• _Your goal_: Copy out the lines word for word, beginning at the line that contains "- 高分辨率特征（HRNet）；" and continuing through the line that contains "5. 引入时序信息（多帧融合）。", with both of those lines included.

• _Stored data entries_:
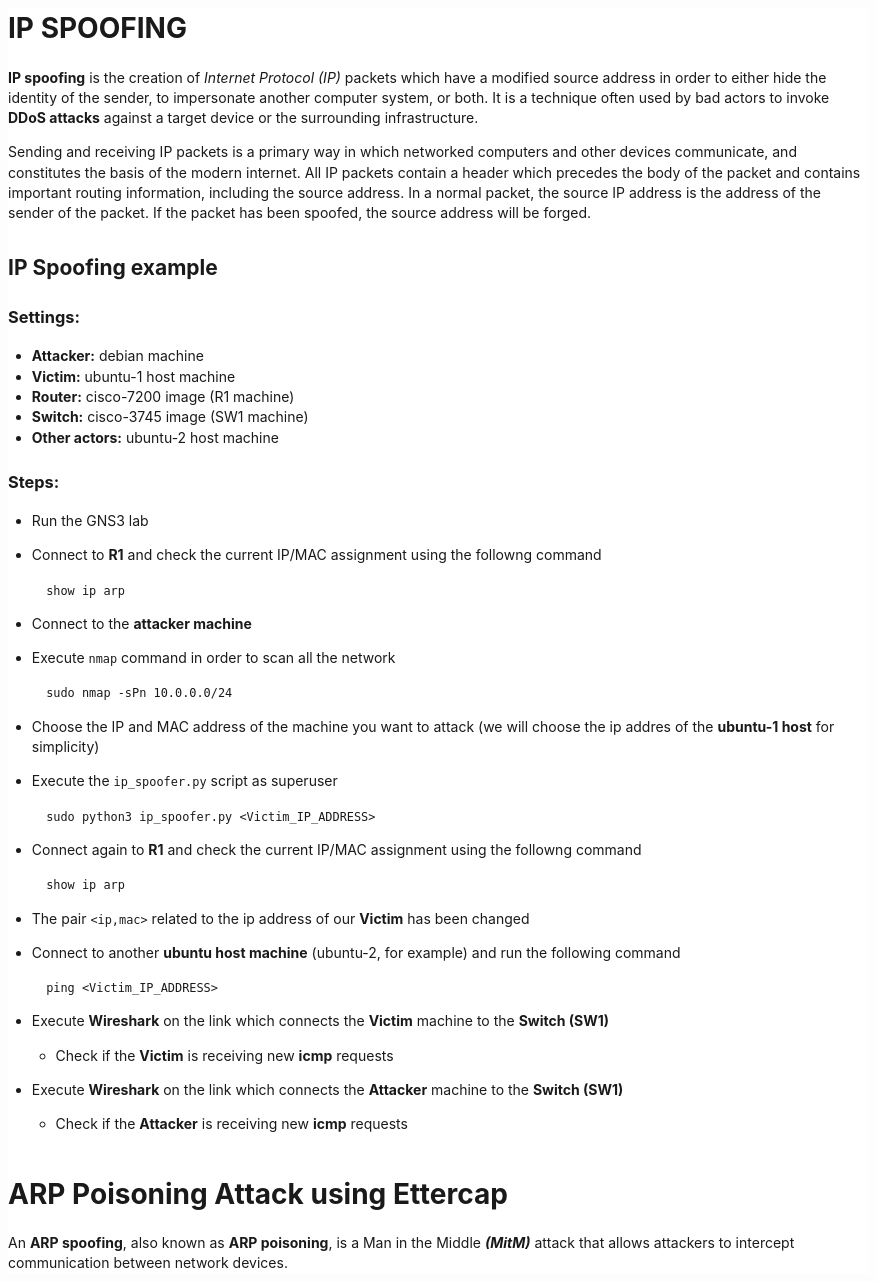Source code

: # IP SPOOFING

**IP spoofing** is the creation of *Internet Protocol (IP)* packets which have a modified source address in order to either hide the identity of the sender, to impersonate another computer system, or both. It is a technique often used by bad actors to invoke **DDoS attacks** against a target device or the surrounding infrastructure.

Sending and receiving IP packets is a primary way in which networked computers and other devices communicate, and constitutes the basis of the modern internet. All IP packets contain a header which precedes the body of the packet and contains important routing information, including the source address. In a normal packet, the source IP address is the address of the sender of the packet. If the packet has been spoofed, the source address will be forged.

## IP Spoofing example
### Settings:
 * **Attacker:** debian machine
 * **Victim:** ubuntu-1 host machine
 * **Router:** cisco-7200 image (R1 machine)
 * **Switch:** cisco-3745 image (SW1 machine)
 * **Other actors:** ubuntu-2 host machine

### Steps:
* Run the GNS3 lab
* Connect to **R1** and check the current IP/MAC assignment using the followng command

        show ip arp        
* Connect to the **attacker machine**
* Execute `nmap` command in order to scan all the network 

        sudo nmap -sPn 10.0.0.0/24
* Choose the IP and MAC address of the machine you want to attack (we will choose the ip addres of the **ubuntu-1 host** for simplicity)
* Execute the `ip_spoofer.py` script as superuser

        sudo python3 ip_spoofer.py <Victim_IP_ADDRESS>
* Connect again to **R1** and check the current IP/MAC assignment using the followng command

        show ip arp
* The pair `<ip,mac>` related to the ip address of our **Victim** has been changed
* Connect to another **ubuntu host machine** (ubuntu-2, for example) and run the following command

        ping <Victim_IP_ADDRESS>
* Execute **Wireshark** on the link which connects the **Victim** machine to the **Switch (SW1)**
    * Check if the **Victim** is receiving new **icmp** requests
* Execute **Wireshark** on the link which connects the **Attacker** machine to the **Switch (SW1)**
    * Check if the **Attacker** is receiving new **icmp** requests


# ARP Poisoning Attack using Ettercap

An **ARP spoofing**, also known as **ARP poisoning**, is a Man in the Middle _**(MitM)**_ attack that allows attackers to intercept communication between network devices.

---

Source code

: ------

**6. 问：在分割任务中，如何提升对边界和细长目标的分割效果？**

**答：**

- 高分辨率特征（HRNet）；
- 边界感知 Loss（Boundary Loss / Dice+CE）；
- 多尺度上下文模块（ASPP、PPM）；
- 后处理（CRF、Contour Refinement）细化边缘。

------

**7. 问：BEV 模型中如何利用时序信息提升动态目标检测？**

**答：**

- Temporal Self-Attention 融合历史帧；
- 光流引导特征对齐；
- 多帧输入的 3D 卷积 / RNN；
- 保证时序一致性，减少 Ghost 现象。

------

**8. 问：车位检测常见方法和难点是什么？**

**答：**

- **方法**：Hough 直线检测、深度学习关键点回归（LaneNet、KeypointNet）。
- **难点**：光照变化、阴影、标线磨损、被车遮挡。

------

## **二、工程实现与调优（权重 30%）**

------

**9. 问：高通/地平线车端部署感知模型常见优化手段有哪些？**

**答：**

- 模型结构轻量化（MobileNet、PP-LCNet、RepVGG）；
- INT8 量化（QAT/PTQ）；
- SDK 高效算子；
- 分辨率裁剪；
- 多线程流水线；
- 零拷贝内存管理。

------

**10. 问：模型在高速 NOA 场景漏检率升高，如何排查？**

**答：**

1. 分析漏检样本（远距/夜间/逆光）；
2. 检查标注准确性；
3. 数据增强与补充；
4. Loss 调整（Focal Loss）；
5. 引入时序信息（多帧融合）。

• _Answer box_:
- 高分辨率特征（HRNet）；
- 边界感知 Loss（Boundary Loss / Dice+CE）；
- 多尺度上下文模块（ASPP、PPM）；
- 后处理（CRF、Contour Refinement）细化边缘。

------

**7. 问：BEV 模型中如何利用时序信息提升动态目标检测？**

**答：**

- Temporal Self-Attention 融合历史帧；
- 光流引导特征对齐；
- 多帧输入的 3D 卷积 / RNN；
- 保证时序一致性，减少 Ghost 现象。

------

**8. 问：车位检测常见方法和难点是什么？**

**答：**

- **方法**：Hough 直线检测、深度学习关键点回归（LaneNet、KeypointNet）。
- **难点**：光照变化、阴影、标线磨损、被车遮挡。

------

## **二、工程实现与调优（权重 30%）**

------

**9. 问：高通/地平线车端部署感知模型常见优化手段有哪些？**

**答：**

- 模型结构轻量化（MobileNet、PP-LCNet、RepVGG）；
- INT8 量化（QAT/PTQ）；
- SDK 高效算子；
- 分辨率裁剪；
- 多线程流水线；
- 零拷贝内存管理。

------

**10. 问：模型在高速 NOA 场景漏检率升高，如何排查？**

**答：**

1. 分析漏检样本（远距/夜间/逆光）；
2. 检查标注准确性；
3. 数据增强与补充；
4. Loss 调整（Focal Loss）；
5. 引入时序信息（多帧融合）。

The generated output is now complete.